10. “You’re making me feel guilty.”

This flips the focus away from what actually happened and makes the other person responsible for your emotional response. It turns someone’s hurt into an attack, even when they’re just expressing how they feel. Emotionally mature people can tolerate discomfort without needing to make someone else the villain. Guilt isn’t always an attack; it’s often a sign that something needs reflection.
11. “It’s not that deep.”

This is the emotional version of a shrug. It tells someone that they’re investing too much meaning into something that, in your view, doesn’t deserve it. The thing is, meaning is subjective. What feels small to you might be tied to something big for someone else. Emotionally intelligent people ask questions before they downplay something that clearly matters to someone.
12. “You always turn everything into a problem.”
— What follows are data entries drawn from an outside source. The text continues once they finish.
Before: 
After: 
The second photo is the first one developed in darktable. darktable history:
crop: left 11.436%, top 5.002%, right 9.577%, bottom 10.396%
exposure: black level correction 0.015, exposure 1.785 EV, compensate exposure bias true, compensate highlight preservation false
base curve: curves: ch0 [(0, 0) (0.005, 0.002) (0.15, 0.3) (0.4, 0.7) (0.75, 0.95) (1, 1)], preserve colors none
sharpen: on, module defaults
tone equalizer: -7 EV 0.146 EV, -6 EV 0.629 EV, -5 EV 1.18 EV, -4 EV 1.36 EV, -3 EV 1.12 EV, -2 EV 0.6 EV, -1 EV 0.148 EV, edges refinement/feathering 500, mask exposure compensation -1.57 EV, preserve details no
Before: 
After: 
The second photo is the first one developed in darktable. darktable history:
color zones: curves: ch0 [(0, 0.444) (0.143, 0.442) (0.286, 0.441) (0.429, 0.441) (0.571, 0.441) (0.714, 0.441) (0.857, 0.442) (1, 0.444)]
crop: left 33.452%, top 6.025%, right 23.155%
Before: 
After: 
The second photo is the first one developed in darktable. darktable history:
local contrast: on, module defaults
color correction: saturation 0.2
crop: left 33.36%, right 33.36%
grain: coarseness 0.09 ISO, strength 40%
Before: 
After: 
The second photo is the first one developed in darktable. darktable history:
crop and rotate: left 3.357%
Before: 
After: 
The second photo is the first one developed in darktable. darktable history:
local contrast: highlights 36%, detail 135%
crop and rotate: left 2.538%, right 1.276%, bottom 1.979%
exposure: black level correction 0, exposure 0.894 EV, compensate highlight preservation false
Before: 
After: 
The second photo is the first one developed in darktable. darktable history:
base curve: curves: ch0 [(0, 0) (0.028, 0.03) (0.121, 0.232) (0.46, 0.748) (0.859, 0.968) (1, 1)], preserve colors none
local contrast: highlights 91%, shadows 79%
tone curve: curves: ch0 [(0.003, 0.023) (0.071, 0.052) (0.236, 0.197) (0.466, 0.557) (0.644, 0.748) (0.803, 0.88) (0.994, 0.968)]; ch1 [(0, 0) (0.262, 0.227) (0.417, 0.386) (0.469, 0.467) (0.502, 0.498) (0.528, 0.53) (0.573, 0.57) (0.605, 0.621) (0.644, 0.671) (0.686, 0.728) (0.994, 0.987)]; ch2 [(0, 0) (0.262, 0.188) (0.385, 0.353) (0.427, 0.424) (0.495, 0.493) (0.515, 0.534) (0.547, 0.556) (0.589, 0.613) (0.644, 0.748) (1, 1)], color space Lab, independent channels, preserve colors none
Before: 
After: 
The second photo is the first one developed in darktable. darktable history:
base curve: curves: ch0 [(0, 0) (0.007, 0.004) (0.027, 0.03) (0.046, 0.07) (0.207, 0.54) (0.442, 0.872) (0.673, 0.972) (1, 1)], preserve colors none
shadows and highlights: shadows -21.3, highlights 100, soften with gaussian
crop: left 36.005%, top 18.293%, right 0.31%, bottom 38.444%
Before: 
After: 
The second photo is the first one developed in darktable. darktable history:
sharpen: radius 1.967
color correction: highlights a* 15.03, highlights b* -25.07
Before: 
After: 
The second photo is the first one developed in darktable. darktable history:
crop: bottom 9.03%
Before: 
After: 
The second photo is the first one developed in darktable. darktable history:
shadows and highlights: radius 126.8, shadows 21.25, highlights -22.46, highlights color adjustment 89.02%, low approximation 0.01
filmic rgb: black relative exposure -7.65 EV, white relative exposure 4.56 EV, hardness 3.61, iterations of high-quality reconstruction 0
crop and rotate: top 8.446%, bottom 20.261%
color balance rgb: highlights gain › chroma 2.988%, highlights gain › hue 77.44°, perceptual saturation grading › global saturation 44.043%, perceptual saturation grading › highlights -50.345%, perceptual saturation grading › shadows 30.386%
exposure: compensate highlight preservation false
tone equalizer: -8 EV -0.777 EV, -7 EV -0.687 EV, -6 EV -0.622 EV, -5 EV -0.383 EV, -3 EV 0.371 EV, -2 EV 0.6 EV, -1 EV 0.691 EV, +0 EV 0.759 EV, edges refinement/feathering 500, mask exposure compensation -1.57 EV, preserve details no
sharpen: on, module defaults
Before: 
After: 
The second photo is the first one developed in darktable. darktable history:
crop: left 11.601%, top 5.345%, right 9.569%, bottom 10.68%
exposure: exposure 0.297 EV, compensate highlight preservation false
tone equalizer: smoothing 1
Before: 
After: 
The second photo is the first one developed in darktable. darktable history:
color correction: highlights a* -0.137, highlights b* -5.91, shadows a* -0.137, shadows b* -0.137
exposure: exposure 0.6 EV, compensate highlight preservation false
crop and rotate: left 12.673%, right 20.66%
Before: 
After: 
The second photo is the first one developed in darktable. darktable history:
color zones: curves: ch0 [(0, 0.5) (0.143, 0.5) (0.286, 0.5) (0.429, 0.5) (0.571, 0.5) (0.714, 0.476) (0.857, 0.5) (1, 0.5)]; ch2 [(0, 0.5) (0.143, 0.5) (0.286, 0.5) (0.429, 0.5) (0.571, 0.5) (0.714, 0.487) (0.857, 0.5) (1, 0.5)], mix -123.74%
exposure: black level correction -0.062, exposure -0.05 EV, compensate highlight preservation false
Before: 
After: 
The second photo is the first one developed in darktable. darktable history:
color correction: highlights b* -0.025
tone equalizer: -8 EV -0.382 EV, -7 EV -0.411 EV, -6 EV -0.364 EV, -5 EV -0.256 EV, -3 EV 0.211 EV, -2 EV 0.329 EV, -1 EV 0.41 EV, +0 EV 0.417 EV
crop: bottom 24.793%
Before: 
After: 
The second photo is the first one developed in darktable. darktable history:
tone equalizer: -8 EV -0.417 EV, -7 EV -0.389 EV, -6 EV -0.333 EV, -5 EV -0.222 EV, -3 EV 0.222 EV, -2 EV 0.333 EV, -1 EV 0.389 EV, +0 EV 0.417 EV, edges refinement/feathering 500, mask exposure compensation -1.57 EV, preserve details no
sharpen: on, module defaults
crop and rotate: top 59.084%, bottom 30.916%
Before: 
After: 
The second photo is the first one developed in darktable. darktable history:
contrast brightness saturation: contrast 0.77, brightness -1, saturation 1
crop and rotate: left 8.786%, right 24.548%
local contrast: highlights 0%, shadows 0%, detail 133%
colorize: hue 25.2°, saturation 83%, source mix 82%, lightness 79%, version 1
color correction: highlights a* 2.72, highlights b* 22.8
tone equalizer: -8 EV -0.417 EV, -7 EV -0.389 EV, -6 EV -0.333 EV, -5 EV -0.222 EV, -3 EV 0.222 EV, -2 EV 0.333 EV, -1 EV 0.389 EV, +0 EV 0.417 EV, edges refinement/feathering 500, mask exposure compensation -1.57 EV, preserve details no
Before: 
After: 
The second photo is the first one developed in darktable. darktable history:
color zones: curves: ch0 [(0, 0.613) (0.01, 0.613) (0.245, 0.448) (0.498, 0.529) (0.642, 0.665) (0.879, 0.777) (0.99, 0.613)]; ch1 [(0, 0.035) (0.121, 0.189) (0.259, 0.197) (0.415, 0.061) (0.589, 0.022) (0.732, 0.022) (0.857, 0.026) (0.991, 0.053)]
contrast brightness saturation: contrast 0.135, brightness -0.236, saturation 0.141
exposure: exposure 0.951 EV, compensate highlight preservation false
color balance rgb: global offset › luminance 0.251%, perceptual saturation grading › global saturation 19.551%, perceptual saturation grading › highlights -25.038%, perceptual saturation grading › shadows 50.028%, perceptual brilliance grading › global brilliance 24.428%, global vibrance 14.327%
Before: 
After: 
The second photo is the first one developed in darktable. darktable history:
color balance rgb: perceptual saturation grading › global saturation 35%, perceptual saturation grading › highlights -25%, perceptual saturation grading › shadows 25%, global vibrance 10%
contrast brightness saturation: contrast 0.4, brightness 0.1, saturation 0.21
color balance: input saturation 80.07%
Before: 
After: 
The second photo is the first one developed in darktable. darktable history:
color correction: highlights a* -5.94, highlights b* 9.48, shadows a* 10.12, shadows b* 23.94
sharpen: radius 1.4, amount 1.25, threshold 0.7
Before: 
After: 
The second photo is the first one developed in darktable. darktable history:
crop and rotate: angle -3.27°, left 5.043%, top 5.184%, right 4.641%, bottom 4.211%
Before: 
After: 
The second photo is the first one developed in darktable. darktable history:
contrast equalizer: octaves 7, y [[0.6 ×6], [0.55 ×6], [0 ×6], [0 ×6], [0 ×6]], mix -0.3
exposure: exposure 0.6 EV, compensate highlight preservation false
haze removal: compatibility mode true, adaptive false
This one can make someone feel like a burden just for expressing concern or pointing out an issue. It suggests that keeping the peace matters more than being honest about what’s not working. Emotionally intelligent people don’t see conflict as a threat—they see it as a chance to clarify, realign, or grow. Dismissing everything as drama only delays what probably needs to be addressed.
13. “I’m sorry you feel that way.”

This is the non-apology of all non-apologies. It puts all the responsibility on the other person’s perception and none on your actions. It might sound polite, but it’s usually cold and disconnected. Real apologies don’t just acknowledge feelings—they acknowledge impact. Emotional intelligence means being able to say, “I’m sorry I hurt you,” not just, “Sorry you’re upset.”
14. “That’s just facts.”

This usually comes after a harsh or unfiltered opinion, as a way to dodge accountability. It positions the speaker as objective and rational while suggesting the other person is too emotional or irrational to handle “truth.” However, emotional intelligence means knowing that how you deliver something matters as much as what you’re saying. Facts don’t excuse cruelty.
15. “Well, I’ve been through worse.”

Trying to one-up someone’s pain isn’t empathy—it’s comparison. It shuts people down by suggesting their struggle doesn’t count unless it meets some invisible threshold of “real” suffering. Emotionally aware people don’t play hardship Olympics. They know that pain is relative, and the best thing to do is hold space, not hand out scorecards.